Could you pull out every line in the listing below that contains the string "wielu", treating uppercase and lowercase as different?

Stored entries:
----
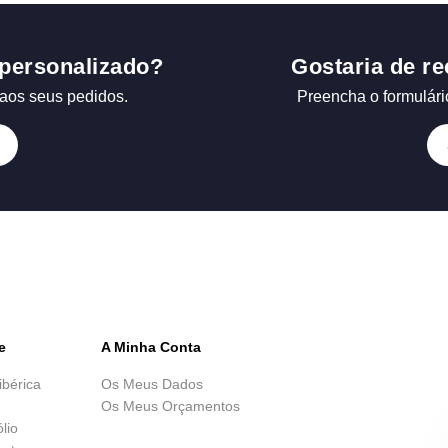
personalizado?
Gostaria de re
aos seus pedidos.
Preencha o formulári
e
A Minha Conta
ibérica
Os Meus Dados
Os Meus Orçamentos
ólio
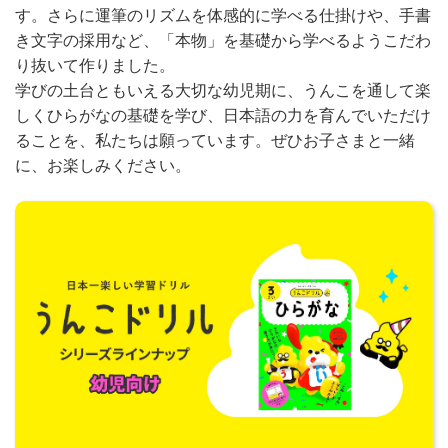
す。さらに運筆のリズムを体感的に学べる仕掛けや、手書
き文字の採用など、「本物」を基礎から学べるようこだわ
り抜いて作りました。
学びの土台ともいえる大切な幼児期に、うんこを通して楽
しくひらがなの基礎を学び、日本語の力を育んでいただけ
ることを、私たちは願っています。ぜひお子さまと一緒
に、お楽しみください。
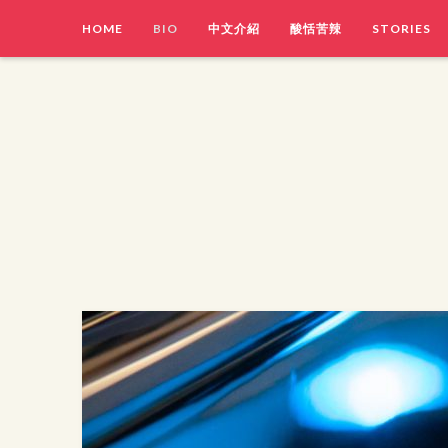
HOME
BIO
中文介紹
酸恬苦辣
STORIES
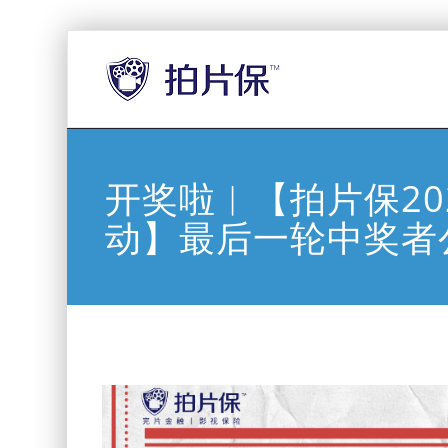
开奖啦︱【拍片保20
动】最后一轮中奖者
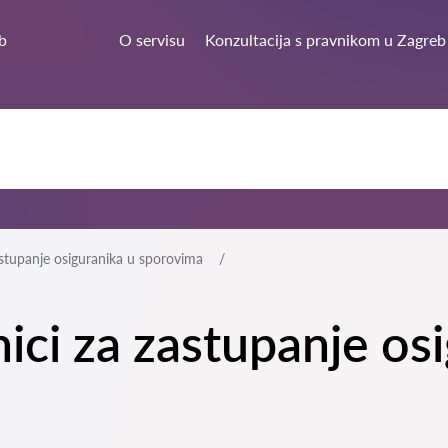
b
O servisu
Konzultacija s pravnikom u Zagreb
stupanje osiguranika u sporovima
nici za zastupanje os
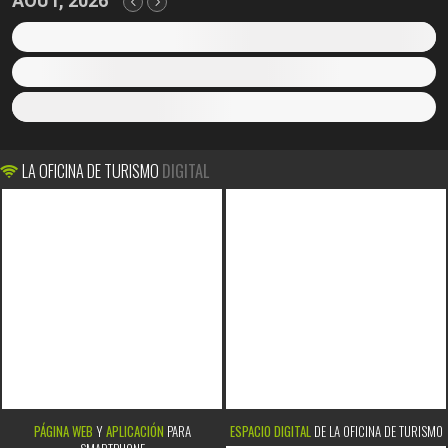
AOÛT, 2026
LA OFICINA DE TURISMO
DIGITAL
PÁGINA WEB
Y
APLICACIÓN
PARA
ESPACIO DIGITAL
DE LA OFICINA DE TURISMO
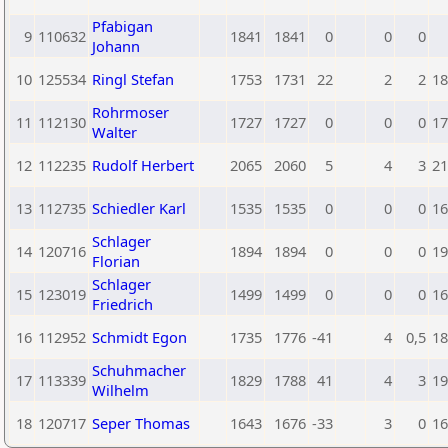
Pfabigan
9
110632
1841
1841
0
0
0
Johann
10
125534
Ringl Stefan
1753
1731
22
2
2
18
Rohrmoser
11
112130
1727
1727
0
0
0
17
Walter
12
112235
Rudolf Herbert
2065
2060
5
4
3
21
13
112735
Schiedler Karl
1535
1535
0
0
0
16
Schlager
14
120716
1894
1894
0
0
0
19
Florian
Schlager
15
123019
1499
1499
0
0
0
16
Friedrich
16
112952
Schmidt Egon
1735
1776
-41
4
0,5
18
Schuhmacher
17
113339
1829
1788
41
4
3
19
Wilhelm
18
120717
Seper Thomas
1643
1676
-33
3
0
16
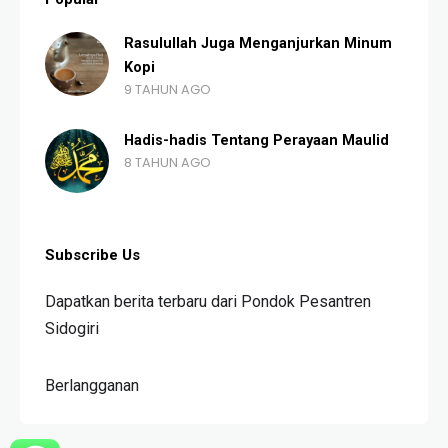
Rasulullah Juga Menganjurkan Minum
Kopi
9 TAHUN AGO
Hadis-hadis Tentang Perayaan Maulid
8 TAHUN AGO
Subscribe Us
Dapatkan berita terbaru dari Pondok Pesantren
Sidogiri
Berlangganan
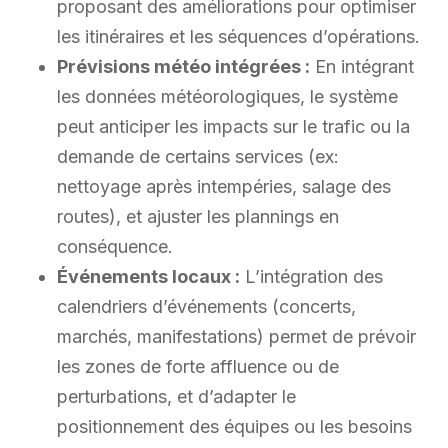
proposant des améliorations pour optimiser
les itinéraires et les séquences d’opérations.
Prévisions météo intégrées :
En intégrant
les données météorologiques, le système
peut anticiper les impacts sur le trafic ou la
demande de certains services (ex:
nettoyage après intempéries, salage des
routes), et ajuster les plannings en
conséquence.
Événements locaux :
L’intégration des
calendriers d’événements (concerts,
marchés, manifestations) permet de prévoir
les zones de forte affluence ou de
perturbations, et d’adapter le
positionnement des équipes ou les besoins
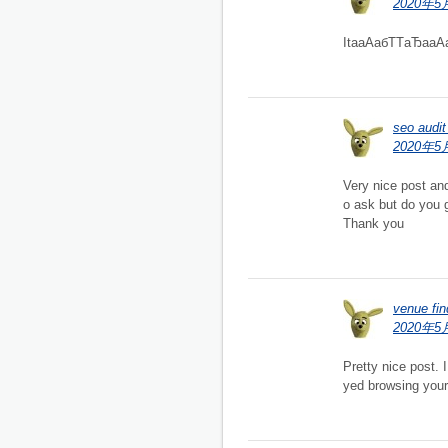
2020年5月
ItaаАабТТаЂаа
seo audi
2020年5月
Very nice post and 
o ask but do you 
Thank you
venue fin
2020年5月
Pretty nice post. 
yed browsing your 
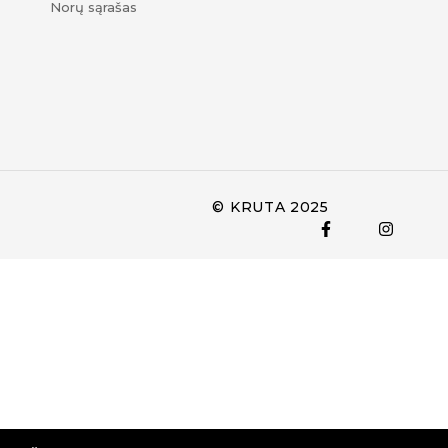
Norų sąrašas
© KRUTA 2025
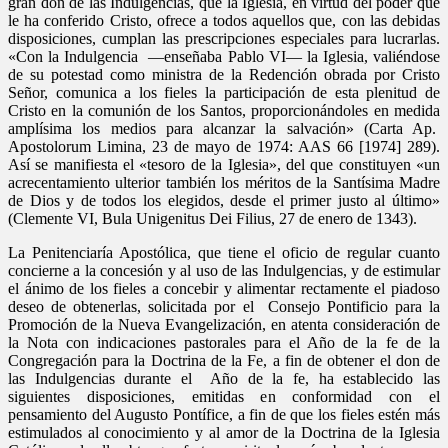
gran don de las Indulgencias, que la Iglesia, en virtud del poder que
le ha conferido Cristo, ofrece a todos aquellos que, con las debidas
disposiciones, cumplan las prescripciones especiales para lucrarlas.
«Con la Indulgencia —enseñaba Pablo VI— la Iglesia, valiéndose
de su potestad como ministra de la Redención obrada por Cristo
Señor, comunica a los fieles la participación de esta plenitud de
Cristo en la comunión de los Santos, proporcionándoles en medida
amplísima los medios para alcanzar la salvación» (Carta Ap.
Apostolorum Limina, 23 de mayo de 1974: AAS 66 [1974] 289).
Así se manifiesta el «tesoro de la Iglesia», del que constituyen «un
acrecentamiento ulterior también los méritos de la Santísima Madre
de Dios y de todos los elegidos, desde el primer justo al último»
(Clemente VI, Bula Unigenitus Dei Filius, 27 de enero de 1343).
La Penitenciaría Apostólica, que tiene el oficio de regular cuanto
concierne a la concesión y al uso de las Indulgencias, y de estimular
el ánimo de los fieles a concebir y alimentar rectamente el piadoso
deseo de obtenerlas, solicitada por el Consejo Pontificio para la
Promoción de la Nueva Evangelización, en atenta consideración de
la Nota con indicaciones pastorales para el Año de la fe de la
Congregación para la Doctrina de la Fe, a fin de obtener el don de
las Indulgencias durante el Año de la fe, ha establecido las
siguientes disposiciones, emitidas en conformidad con el
pensamiento del Augusto Pontífice, a fin de que los fieles estén más
estimulados al conocimiento y al amor de la Doctrina de la Iglesia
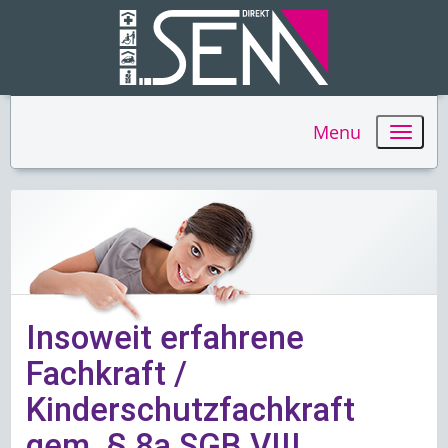
Menu
Insoweit erfahrene
Fachkraft /
Kinderschutzfachkraft
gem. § 8a SGB VIII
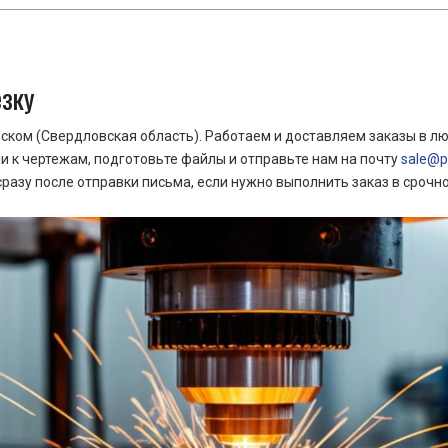
езку
ком (Свердловская область). Работаем и доставляем заказы в лю
 к чертежам, подготовьте файлы и отправьте нам на почту
sale@pr
азу после отправки письма, если нужно выполнить заказ в срочн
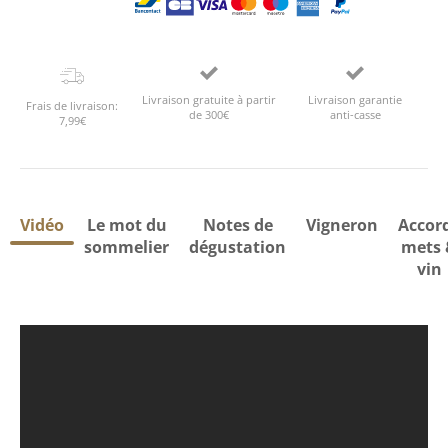
Livraison gratuite à partir
Livraison garantie
Frais de livraison:
de 300€
anti-casse
7,99€
Vidéo
Le mot du
Notes de
Vigneron
Accor
sommelier
dégustation
mets 
vin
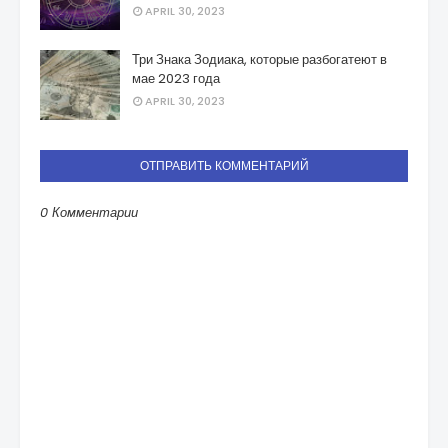
APRIL 30, 2023
Три Знака Зодиака, которые разбогатеют в
мае 2023 года
APRIL 30, 2023
ОТПРАВИТЬ КОММЕНТАРИЙ
0 Комментарии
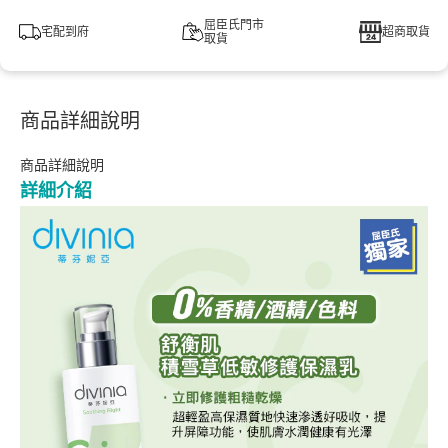
屈臣氏門市
宅配到府
超商取貨
取貨
商品詳細說明
商品詳細說明
詳細介紹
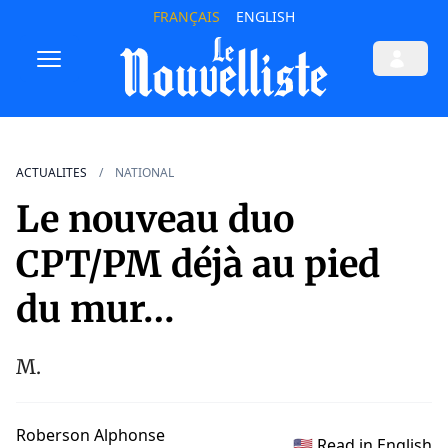
FRANÇAIS
ENGLISH
ACTUALITES
NATIONAL
Le nouveau duo
CPT/PM déjà au pied
du mur…
M.
Roberson Alphonse
🇺🇸 Read in English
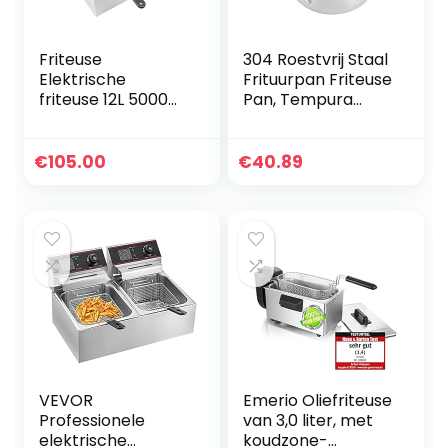
Friteuse
304 Roestvrij Staal
Elektrische
Frituurpan Friteuse
friteuse 12L 5000W
Pan, Tempura
dubbele gastro
Friteuse met
friteuse,
Thermometer,
temperatuurberei
Deksel en Olie
€
105.00
€
40.89
k 60-200 °C,
Afdruiprek,
roestvrijstalen
Japanse stijl
friteuse met 2
Tempura
friteuses en 2
Frituurpan voor
roestvrijstalen
Keuken Frites, Vis,
manden, voor alle
Garnalen en
soorten gerechten
Knapperig Vlees
VEVOR
Emerio Oliefriteuse
Professionele
van 3,0 liter, met
elektrische
koudzone-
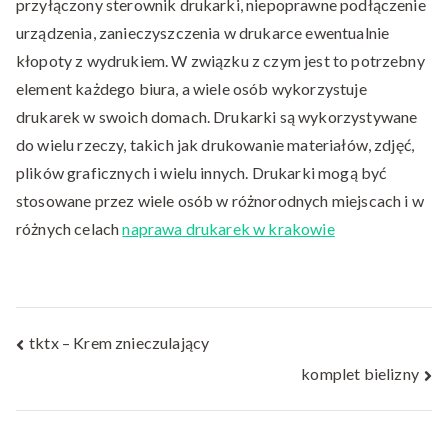
przyłączony sterownik drukarki, niepoprawne podłączenie
urządzenia, zanieczyszczenia w drukarce ewentualnie
kłopoty z wydrukiem. W związku z czym jest to potrzebny
element każdego biura, a wiele osób wykorzystuje
drukarek w swoich domach. Drukarki są wykorzystywane
do wielu rzeczy, takich jak drukowanie materiałów, zdjęć,
plików graficznych i wielu innych. Drukarki mogą być
stosowane przez wiele osób w różnorodnych miejscach i w
różnych celach
naprawa drukarek w krakowie
Nawigacja
tktx – Krem znieczulający
komplet bielizny
wpisu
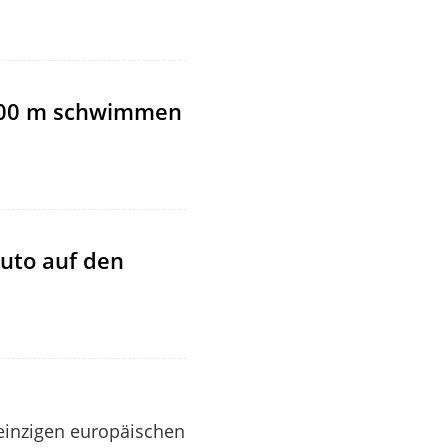
 100 m schwimmen
Auto auf den
einzigen europäischen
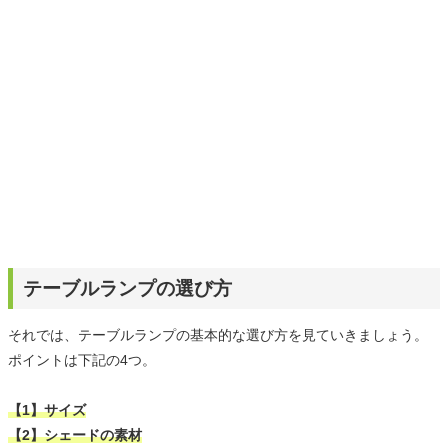
テーブルランプの選び方
それでは、テーブルランプの基本的な選び方を見ていきましょう。
ポイントは下記の4つ。
【1】サイズ
【2】シェードの素材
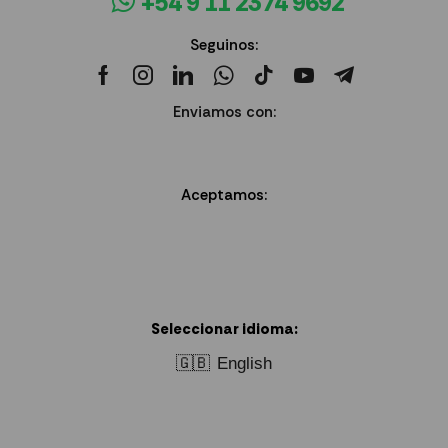
+54 9 11 2374 9692
Seguinos:
Enviamos con:
Aceptamos:
Seleccionar idioma:
🇬🇧
English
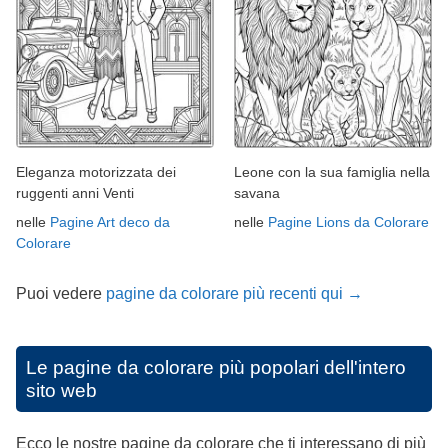
Eleganza motorizzata dei
Leone con la sua famiglia nella
ruggenti anni Venti
savana
nelle
Pagine Art deco da
nelle
Pagine Lions da Colorare
Colorare
Puoi vedere
pagine da colorare più recenti qui →
Le pagine da colorare più popolari dell'intero
sito web
Ecco le nostre pagine da colorare che ti interessano di più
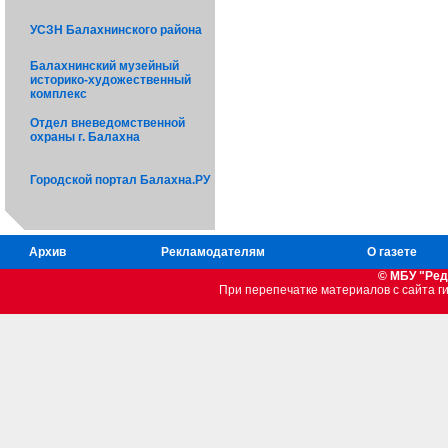
УСЗН Балахнинского района
Балахнинский музейный
историко-художественный
комплекс
Отдел вневедомственной
охраны г. Балахна
Городской портал Балахна.РУ
Архив
Рекламодателям
О газете
© МБУ "Ред
При перепечатке материалов c сайта 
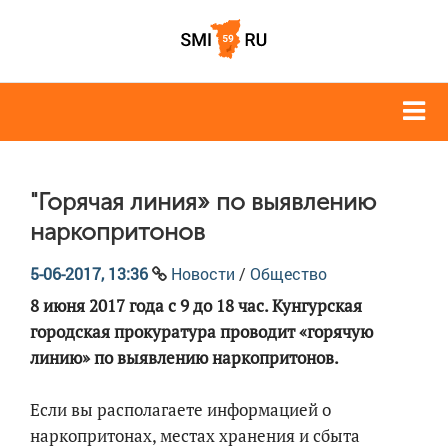
"Горячая линия» по выявлению
наркопритонов
5-06-2017, 13:36
Новости
/
Общество
8 июня 2017 года с 9 до 18 час. Кунгурская
городская прокуратура проводит «горячую
линию» по выявлению наркопритонов.
Если вы располагаете информацией о
наркопритонах, местах хранения и сбыта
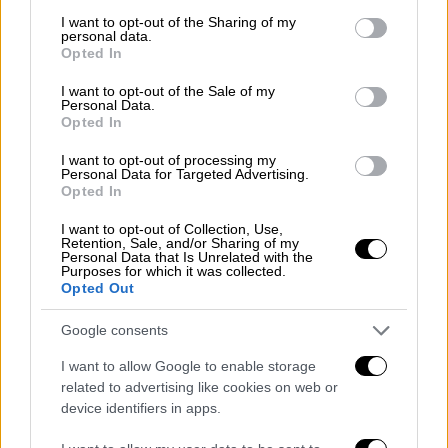
services and may gather and store information including but
not limited to your visit or usage behaviour. You may click to
I want to opt-out of the Sharing of my
personal data.
grant or deny consent to Google and its third-party tags to
Opted In
use your data for below specified purposes in below Google
consent section.
I want to opt-out of the Sale of my
Personal Data.
Opted In
Αθλητισμός
|
07.07.2019 19:34
I want to opt-out of processing my
Personal Data for Targeted Advertising.
Το τρελό στοίχημα του Μπαλοτέλι και η
Opted In
βέσπα που βούτηξε στη θάλασσα (vid)
I want to opt-out of Collection, Use,
Retention, Sale, and/or Sharing of my
Ο Ιταλός δελέασε με 2.000 ευρώ έναν
Personal Data that Is Unrelated with the
ιδιοκτήτη μπαρ να πέσει στη θάλασσα
Purposes for which it was collected.
Opted Out
καβαλώντας τη μηχανή του
Google consents
I want to allow Google to enable storage
related to advertising like cookies on web or
device identifiers in apps.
----
(COMPLETED TASK)
do wielu rzeczy, takich jak drukowanie materiałów, zdjęć,
plików graficznych i wielu innych. Drukarki mogą być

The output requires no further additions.